CNews cartonne. En août, elle devance BFMTV pour la première fois avec 3,2 % de part d’audience. Ses émissions attirent une audience fidèle, largement marquée à droite. Une étude de 2022 situe ses téléspectateurs réguliers autour de 7 sur une échelle politique de 0 à 10. Une autre, de juin 2025, note que 35 % des invités politiques sur les médias du groupe Bolloré relèvent de l’extrême droite. Le glissement est quantifiable.

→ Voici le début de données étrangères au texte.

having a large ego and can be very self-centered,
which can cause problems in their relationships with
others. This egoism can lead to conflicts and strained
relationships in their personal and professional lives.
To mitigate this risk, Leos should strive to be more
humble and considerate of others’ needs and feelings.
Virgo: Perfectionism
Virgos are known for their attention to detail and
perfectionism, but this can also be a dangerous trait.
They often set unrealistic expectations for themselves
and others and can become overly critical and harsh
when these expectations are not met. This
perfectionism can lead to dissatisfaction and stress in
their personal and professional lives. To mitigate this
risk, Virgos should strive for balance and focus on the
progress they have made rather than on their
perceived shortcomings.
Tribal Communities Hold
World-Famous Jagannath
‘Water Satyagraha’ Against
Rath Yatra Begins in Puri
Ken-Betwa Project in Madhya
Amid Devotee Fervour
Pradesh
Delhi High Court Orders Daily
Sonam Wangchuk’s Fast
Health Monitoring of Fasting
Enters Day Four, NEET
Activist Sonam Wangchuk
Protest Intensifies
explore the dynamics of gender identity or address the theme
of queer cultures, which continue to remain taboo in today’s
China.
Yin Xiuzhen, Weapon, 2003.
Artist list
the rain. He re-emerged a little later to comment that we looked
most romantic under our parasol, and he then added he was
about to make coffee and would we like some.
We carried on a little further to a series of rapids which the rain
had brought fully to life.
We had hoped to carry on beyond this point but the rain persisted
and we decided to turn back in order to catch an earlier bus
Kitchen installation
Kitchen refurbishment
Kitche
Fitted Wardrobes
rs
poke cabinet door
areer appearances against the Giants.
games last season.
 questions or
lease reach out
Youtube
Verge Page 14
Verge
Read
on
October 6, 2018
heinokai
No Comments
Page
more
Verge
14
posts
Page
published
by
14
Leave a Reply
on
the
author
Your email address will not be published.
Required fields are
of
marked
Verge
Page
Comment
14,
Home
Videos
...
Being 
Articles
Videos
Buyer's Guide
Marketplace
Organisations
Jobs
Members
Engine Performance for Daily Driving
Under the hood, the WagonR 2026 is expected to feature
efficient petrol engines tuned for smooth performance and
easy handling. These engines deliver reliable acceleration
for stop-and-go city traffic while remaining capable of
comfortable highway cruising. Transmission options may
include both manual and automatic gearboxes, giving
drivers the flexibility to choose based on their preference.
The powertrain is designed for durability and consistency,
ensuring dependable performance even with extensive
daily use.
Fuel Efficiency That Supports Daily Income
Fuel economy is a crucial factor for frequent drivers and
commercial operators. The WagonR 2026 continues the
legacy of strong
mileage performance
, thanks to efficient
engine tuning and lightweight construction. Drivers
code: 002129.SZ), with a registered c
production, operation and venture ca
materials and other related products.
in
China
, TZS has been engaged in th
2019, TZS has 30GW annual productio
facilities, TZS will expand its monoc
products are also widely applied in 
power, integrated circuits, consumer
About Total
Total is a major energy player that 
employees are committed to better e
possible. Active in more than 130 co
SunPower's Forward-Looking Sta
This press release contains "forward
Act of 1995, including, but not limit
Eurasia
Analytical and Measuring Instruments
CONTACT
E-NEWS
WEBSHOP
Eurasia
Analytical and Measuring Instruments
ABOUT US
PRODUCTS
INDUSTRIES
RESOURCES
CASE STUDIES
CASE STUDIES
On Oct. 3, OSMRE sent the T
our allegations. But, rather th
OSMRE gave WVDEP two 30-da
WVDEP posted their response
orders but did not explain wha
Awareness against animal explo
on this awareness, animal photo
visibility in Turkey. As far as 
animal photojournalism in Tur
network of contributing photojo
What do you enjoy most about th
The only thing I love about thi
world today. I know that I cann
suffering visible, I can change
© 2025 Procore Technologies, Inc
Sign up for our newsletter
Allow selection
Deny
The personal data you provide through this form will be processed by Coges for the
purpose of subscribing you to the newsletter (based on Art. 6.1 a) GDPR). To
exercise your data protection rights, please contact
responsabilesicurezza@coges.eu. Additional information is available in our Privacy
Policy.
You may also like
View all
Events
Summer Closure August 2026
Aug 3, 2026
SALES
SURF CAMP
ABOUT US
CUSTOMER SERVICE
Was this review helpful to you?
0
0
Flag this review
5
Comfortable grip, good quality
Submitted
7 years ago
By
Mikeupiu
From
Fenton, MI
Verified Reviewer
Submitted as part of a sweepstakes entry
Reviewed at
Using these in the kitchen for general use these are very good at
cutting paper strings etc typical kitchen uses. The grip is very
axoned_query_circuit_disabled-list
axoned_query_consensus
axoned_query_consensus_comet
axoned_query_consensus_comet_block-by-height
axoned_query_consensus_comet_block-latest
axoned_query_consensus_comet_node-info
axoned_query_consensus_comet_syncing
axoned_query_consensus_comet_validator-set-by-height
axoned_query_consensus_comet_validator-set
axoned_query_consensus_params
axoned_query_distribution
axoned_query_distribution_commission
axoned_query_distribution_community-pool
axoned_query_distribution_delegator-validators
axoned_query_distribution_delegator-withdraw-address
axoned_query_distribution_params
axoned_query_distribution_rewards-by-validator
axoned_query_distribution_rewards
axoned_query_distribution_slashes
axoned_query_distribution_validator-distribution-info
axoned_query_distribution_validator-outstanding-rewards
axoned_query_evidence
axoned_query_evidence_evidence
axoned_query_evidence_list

Le régulateur face aux limites du pluralisme audiovisuel
La réaction de CNews est immédiate. Pascal Praud parle de « déclaration de guerre », accuse Ernotte de mettre en danger ses journalistes. La droite politique se range derrière la chaîne. Wauquiez dénonce une « police de la pensée », le RN réclame la privatisation de France Télévisions. La ligne de fracture est claire.
Derrière la polémique, un affrontement structurel. Bolloré mène un projet assumé de conquête idéologique. De CNews au Journal du Dimanche, son empire médiatique s’est aligné sur une ligne conservatrice, identitaire, parfois réactionnaire. Des dizaines de journalistes ont quitté leurs postes, souvent contraints au silence.
Delphine Ernotte a pris un risque
Ernotte ne veut plus se taire. Avec Sibyle Veil, présidente de Radio France, elle alerte l’Arcom par courrier commun. Le lendemain, elle enfonce le clou dans Le Monde, parlant d’une campagne systématique de dénigrement, d’une attaque contre l’audiovisuel public, et d’un climat de « violence verbale de nature presque politique ».
L’enjeu dépasse le bras de fer. À 18 mois de l’élection présidentielle, ce choc institutionnel met à nu les lignes de fracture du débat public. La question du pluralisme n’est plus seulement réglementaire. Elle devient politique. Et symbolique. En rompant avec la réserve habituelle du service public, Delphine Ernotte a pris un risque. Mais elle a aussi fixé une ligne rouge.